## Work request
Drop every picture. Then return, exactly, the lines from the beginning of the listing below through the one containing "koluje jedno pozorování.".

## Dataset entries
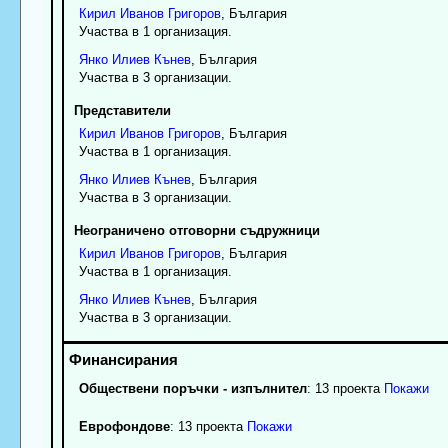
Кирил
Иванов
Григоров
, България
Участва в 1 организация.
Янко
Илиев
Кънев
, България
Участва в 3 организации.
Представители
Кирил
Иванов
Григоров
, България
Участва в 1 организация.
Янко
Илиев
Кънев
, България
Участва в 3 организации.
Неограничено отговорни съдружници
Кирил
Иванов
Григоров
, България
Участва в 1 организация.
Янко
Илиев
Кънев
, България
Участва в 3 организации.
Обществени поръчки - изпълнител
: 13 проекта
Покажи
Еврофондове
: 13 проекта
Покажи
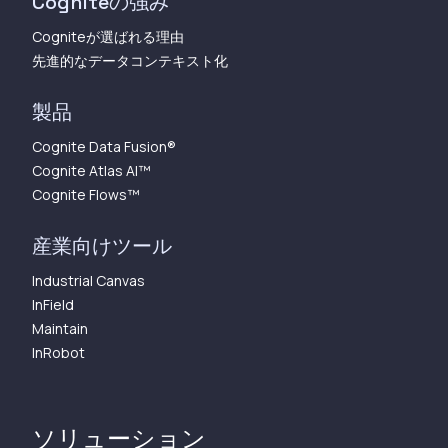
Cogniteの強み
Cogniteが選ばれる理由
先進的なデータコンテキスト化
製品
Cognite Data Fusion®
Cognite Atlas AI™︎
Cognite Flows™︎
産業向けツール
Industrial Canvas
InField
Maintain
InRobot
ソリューション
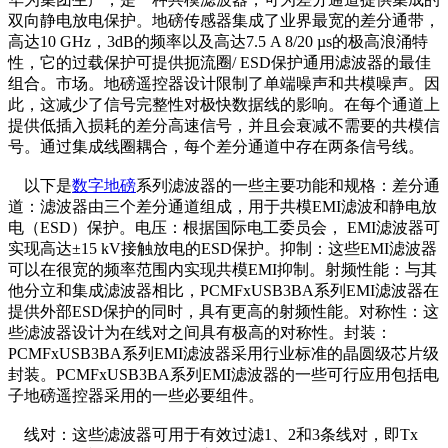
双向静电放电保护。地磅传感器集成了业界最宽的差分通带，
高达10 GHz，3dB的频率以及高达7.5 A 8/20 µs的极高浪涌特
性，它的过载保护可提供扼流圈/ ESD保护通用滤波器的最佳
组合。市场。地磅遥控器设计限制了单端噪声和共模噪声。因
此，这减少了信号完整性对极快数据线的影响。在每个通道上
提供低插入损耗的差分高速信号，并且会衰减不需要的共模信
号。通过集成线圈耦合，每个差分通道中存在两条信号线。
以下是
数字地磅
系列滤波器的一些主要功能和规格：差分通
道：滤波器由三个差分通道组成，用于共模EMI滤波和静电放
电（ESD）保护。电压：根据国际电工委员会， EMI滤波器可
实现高达±15 kV接触放电的ESD保护。抑制：这些EMI滤波器
可以在很宽的频率范围内实现共模EMI抑制。射频性能：与其
他分立和集成滤波器相比，PCMFxUSB3BA系列EMI滤波器在
提供外部ESD保护的同时，具有更高的射频性能。对称性：这
些滤波器设计为在线对之间具有极高的对称性。封装：
PCMFxUSB3BA系列EMI滤波器采用行业标准的晶圆级芯片级
封装。PCMFxUSB3BA系列EMI滤波器的一些可行应用包括电
子地磅遥控器采用的一些必要组件。
线对：这些滤波器可用于有效过滤1、2和3条线对，即Tx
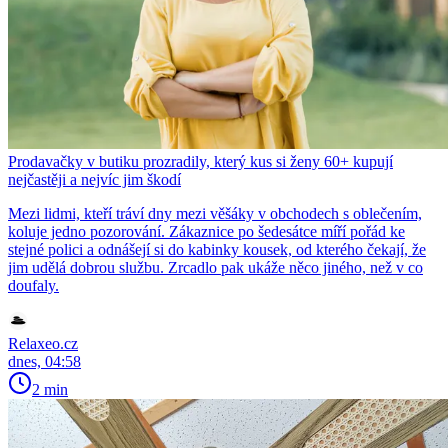
Prodavačky v butiku prozradily, který kus si ženy 60+ kupují
nejčastěji a nejvíc jim škodí
Mezi lidmi, kteří tráví dny mezi věšáky v obchodech s oblečením,
koluje jedno pozorování. Zákaznice po šedesátce míří pořád ke
stejné polici a odnášejí si do kabinky kousek, od kterého čekají, že
jim udělá dobrou službu. Zrcadlo pak ukáže něco jiného, než v co
doufaly.
Relaxeo.cz
dnes, 04:58
2 min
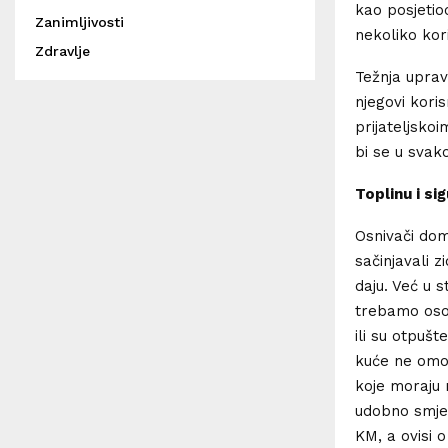
kao posjetio
Zanimljivosti
nekoliko kor
Zdravlje
Težnja uprav
njegovi kori
prijateljskoi
bi se u svako
Toplinu i s
Osnivači dom
sačinjavali z
daju. Već u 
trebamo osob
ili su otpušt
kuće ne omo
koje moraju n
udobno smjes
KM, a ovisi 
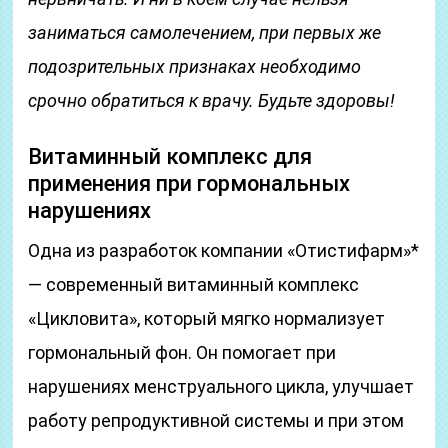
заниматься самолечением, при первых же
подозрительных признаках необходимо
срочно обратиться к врачу. Будьте здоровы!
Витаминный комплекс для
применения при гормональных
нарушениях
Одна из разработок компании «Отистифарм»*
— современный витаминный комплекс
«Цикловита», который мягко нормализует
гормональный фон. Он помогает при
нарушениях менструального цикла, улучшает
работу репродуктивной системы и при этом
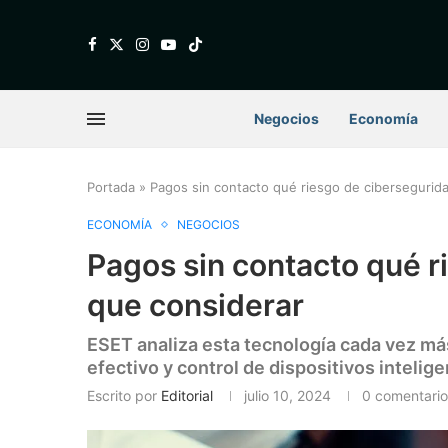
Negocios
Economía
Portada
»
Pagos sin contacto qué riesgo de cibersegurid
ECONOMÍA
NEGOCIOS
Pagos sin contacto qué r
que considerar
ESET analiza esta tecnología cada vez más
efectivo y control de dispositivos intelige
Escrito por
Editorial
julio 10, 2024
0 comentario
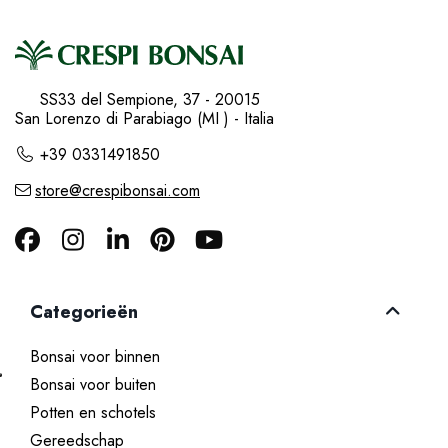
SS33 del Sempione, 37 - 20015
San Lorenzo di Parabiago (MI ) - Italia
+39 0331491850
store@crespibonsai.com
Categorieën
Bonsai voor binnen
Bonsai voor buiten
Potten en schotels
Gereedschap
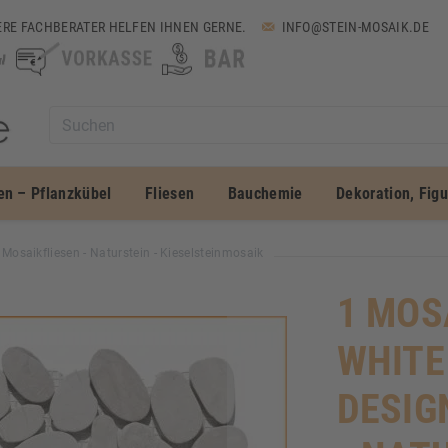
RE FACHBERATER HELFEN IHNEN GERNE.
INFO@STEIN-MOSAIK.DE
en – Pflanzkübel
Fliesen
Bauchemie
Dekoration, Fig
 Mosaikfliesen - Naturstein - Kieselsteinmosaik
1 MOSA
WHITE
DESIG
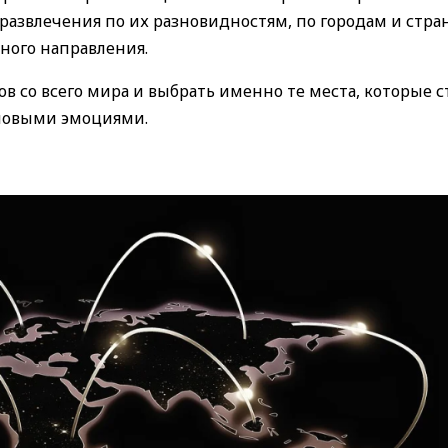
развлечения по их разновидностям, по городам и стран
ного направления.
в со всего мира и выбрать именно те места, которые с
 новыми эмоциями.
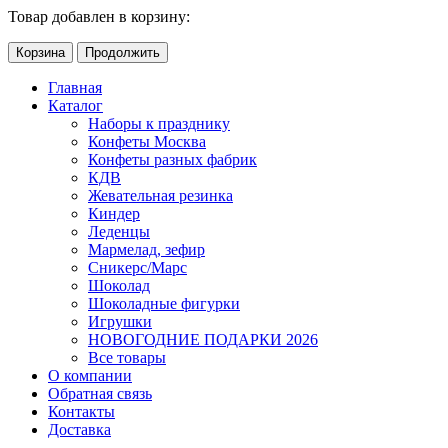
Товар добавлен в корзину:
Корзина
Продолжить
Главная
Каталог
Наборы к празднику
Конфеты Москва
Конфеты разных фабрик
КДВ
Жевательная резинка
Киндер
Леденцы
Мармелад, зефир
Сникерс/Марс
Шоколад
Шоколадные фигурки
Игрушки
НОВОГОДНИЕ ПОДАРКИ 2026
Все товары
О компании
Обратная связь
Контакты
Доставка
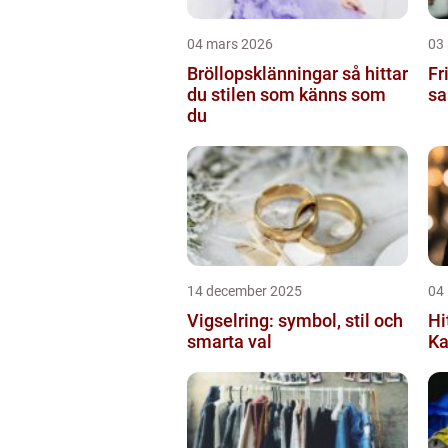
04 mars 2026
03
Bröllopsklänningar så hittar
Frisör
du stilen som känns som
sa
du
14 december 2025
04
Vigselring: symbol, stil och
Hi
smarta val
Ka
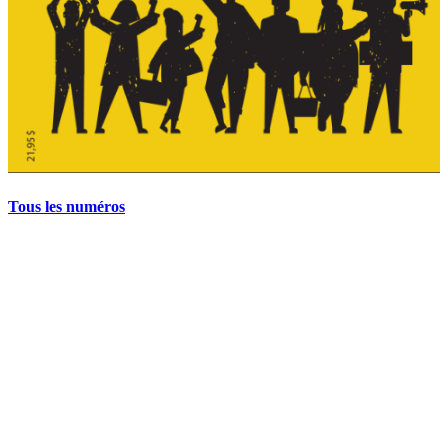
Tous les numéros
La grève politique et sociale – No 35, printemps 2026
28 avril 2026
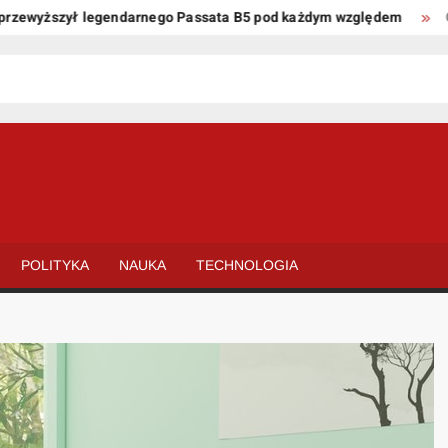
wyższył legendarnego Passata B5 pod każdym względem
Oto kil
POLITYKA
NAUKA
TECHNOLOGIA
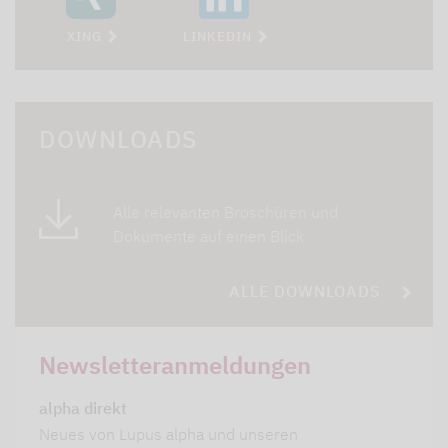
XING
LINKEDIN
DOWNLOADS
Alle relevanten Broschüren und
Dokumente auf einen Blick
ALLE DOWNLOADS
Newsletteranmeldungen
alpha direkt
Neues von Lupus alpha und unseren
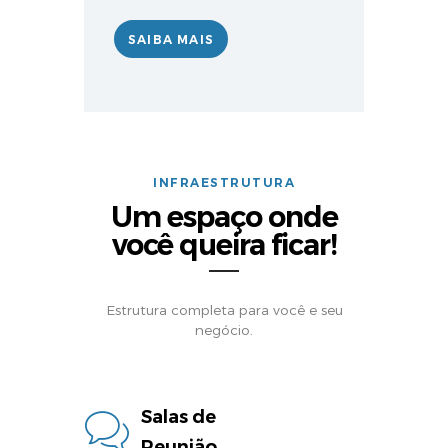
SAIBA MAIS
INFRAESTRUTURA
Um espaço onde
você queira ficar!
Estrutura completa para você e seu
negócio.
Salas de
Reunião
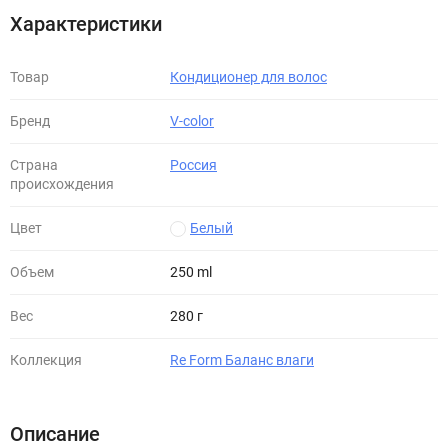
Характеристики
Товар
Кондиционер для волос
Бренд
V-color
Страна
Россия
происхождения
Цвет
Белый
Объем
250 ml
Вес
280 г
Коллекция
Re Form Баланс влаги
Описание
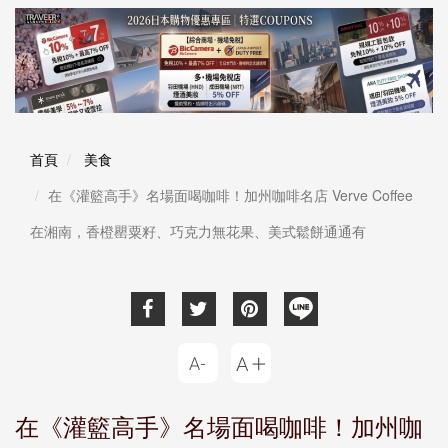
首頁
美食
在《灌籃高手》名場面喝咖啡！加州咖啡名店 Verve Coffee
在湘南，香橙罌粟籽、巧克力無花果、美式鬆餅通通有
在《灌籃高手》名場面喝咖啡！加州咖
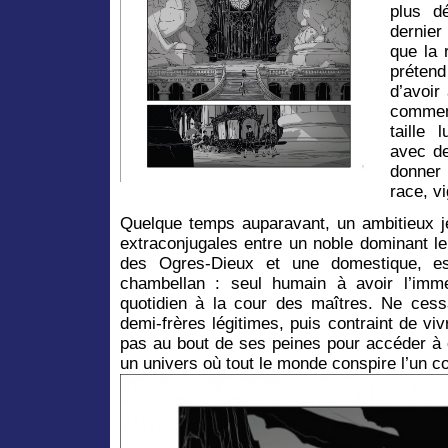
plus d
dernie
que la 
prétend
d’avoir 
commenc
taille 
avec de
donner
race, v
Quelque temps auparavant, un ambitieux
extraconjugales entre un noble dominant l
des Ogres-Dieux et une domestique, es
chambellan : seul humain à avoir l’imme
quotidien à la cour des maîtres. Ne cessa
demi-frères légitimes, puis contraint de vi
pas au bout de ses peines pour accéder à 
un univers où tout le monde conspire l’un c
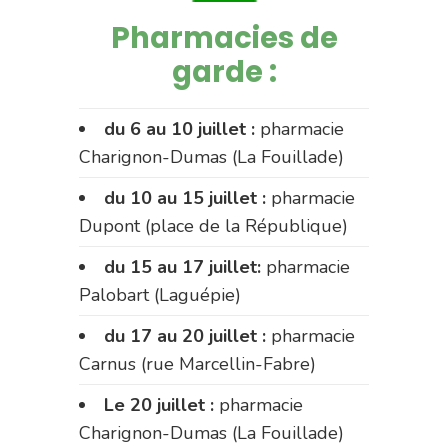
Pharmacies de
garde :
du 6 au 10 juillet :
pharmacie
Charignon-Dumas (La Fouillade)
du 10 au 15 juillet :
pharmacie
Dupont (place de la République)
du 15 au 17 juillet:
pharmacie
Palobart (Laguépie)
du 17 au 20 juillet :
pharmacie
Carnus (rue Marcellin-Fabre)
Le 20 juillet :
pharmacie
Charignon-Dumas (La Fouillade)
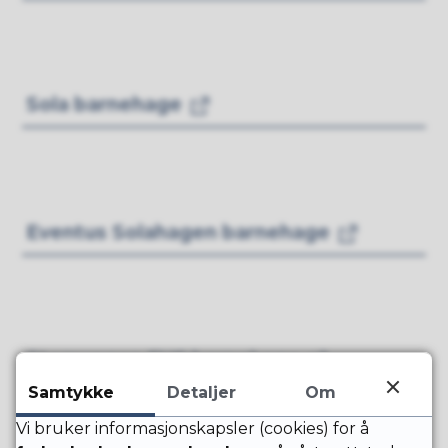
Sola barnehage
Eventus Solahagen barnehage
Stemvegen FUS barnehage
Samtykke
Detaljer
Om
Vi bruker informasjonskapsler (cookies) for å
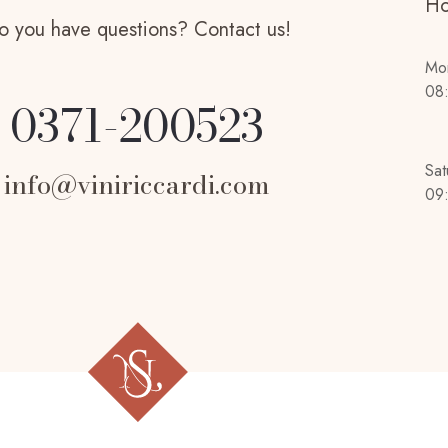
Ho
o you have questions? Contact us!
Mon
08
0371-200523
Sat
info@viniriccardi.com
09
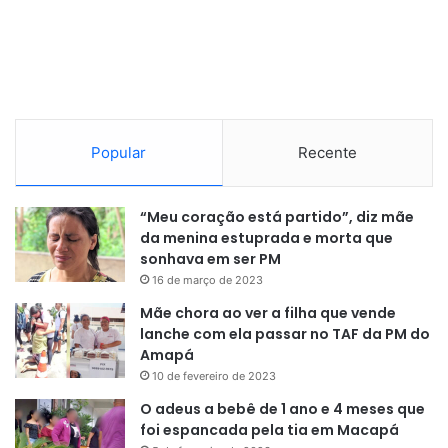
Crime Organizado
Outra prioridade da visita de Lula aos EUA, o combate ao
crime organizado entrou em debate ao longo do
encontro. Embora os líderes não tenham abordado a
Popular
Recente
classificação de facções criminosas como organizações
terroristas, o petista entregou a Trump um documento com
argumentos para evitar a medida.
“Meu coração está partido”, diz mãe
da menina estuprada e morta que
sonhava em ser PM
A ideia está em análise pela Casa Branca, mas o governo
16 de março de 2023
Lula rechaça por temer risco de interferências externas.
Mãe chora ao ver a filha que vende
lanche com ela passar no TAF da PM do
O governo insiste em uma proposta de colaboração entre
Amapá
os países para avançar na cooperação contra o crime
10 de fevereiro de 2023
organizado transnacional, em especial, o tráfico de armas
O adeus a bebê de 1 ano e 4 meses que
e de drogas. O ministro da Fazenda, Dario Durigan,
foi espancada pela tia em Macapá
mencionou a expectativa que sejam realizadas novas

## Your response
Кирил
Иванов
Григоров
, България
Участва в 1 организация.
Янко
Илиев
Кънев
, България
Участва в 3 организации.
Представители
Кирил
Иванов
Григоров
, България
Участва в 1 организация.
Янко
Илиев
Кънев
, България
Участва в 3 организации.
Неограничено отговорни съдружници
Кирил
Иванов
Григоров
, България
Участва в 1 организация.
Янко
Илиев
Кънев
, България
Участва в 3 организации.
Обществени поръчки - изпълнител
: 13 проекта
Покажи
Еврофондове
: 13 проекта
Покажи
Cogniteの強み
Cogniteが選ばれる理由
先進的なデータコンテキスト化
製品
Cognite Data Fusion®
Cognite Atlas AI™︎
Cognite Flows™︎
産業向けツール
Industrial Canvas
InField
Maintain
InRobot
ソリューション
双向静电放电保护。地磅传感器集成了业界最宽的差分通带，
高达10 GHz，3dB的频率以及高达7.5 A 8/20 µs的极高浪涌特
性，它的过载保护可提供扼流圈/ ESD保护通用滤波器的最佳
组合。市场。地磅遥控器设计限制了单端噪声和共模噪声。因
此，这减少了信号完整性对极快数据线的影响。在每个通道上
提供低插入损耗的差分高速信号，并且会衰减不需要的共模信
号。通过集成线圈耦合，每个差分通道中存在两条信号线。
以下是
数字地磅
系列滤波器的一些主要功能和规格：差分通
道：滤波器由三个差分通道组成，用于共模EMI滤波和静电放
电（ESD）保护。电压：根据国际电工委员会， EMI滤波器可
实现高达±15 kV接触放电的ESD保护。抑制：这些EMI滤波器
可以在很宽的频率范围内实现共模EMI抑制。射频性能：与其
他分立和集成滤波器相比，PCMFxUSB3BA系列EMI滤波器在
提供外部ESD保护的同时，具有更高的射频性能。对称性：这
些滤波器设计为在线对之间具有极高的对称性。封装：
PCMFxUSB3BA系列EMI滤波器采用行业标准的晶圆级芯片级
封装。PCMFxUSB3BA系列EMI滤波器的一些可行应用包括电
子地磅遥控器采用的一些必要组件。
线对：这些滤波器可用于有效过滤1、2和3条线对，即Tx
Prodavačky v butiku prozradily, který kus si ženy 60+ kupují
nejčastěji a nejvíc jim škodí
Mezi lidmi, kteří tráví dny mezi věšáky v obchodech s oblečením,
koluje jedno pozorování. Zákaznice po šedesátce míří pořád ke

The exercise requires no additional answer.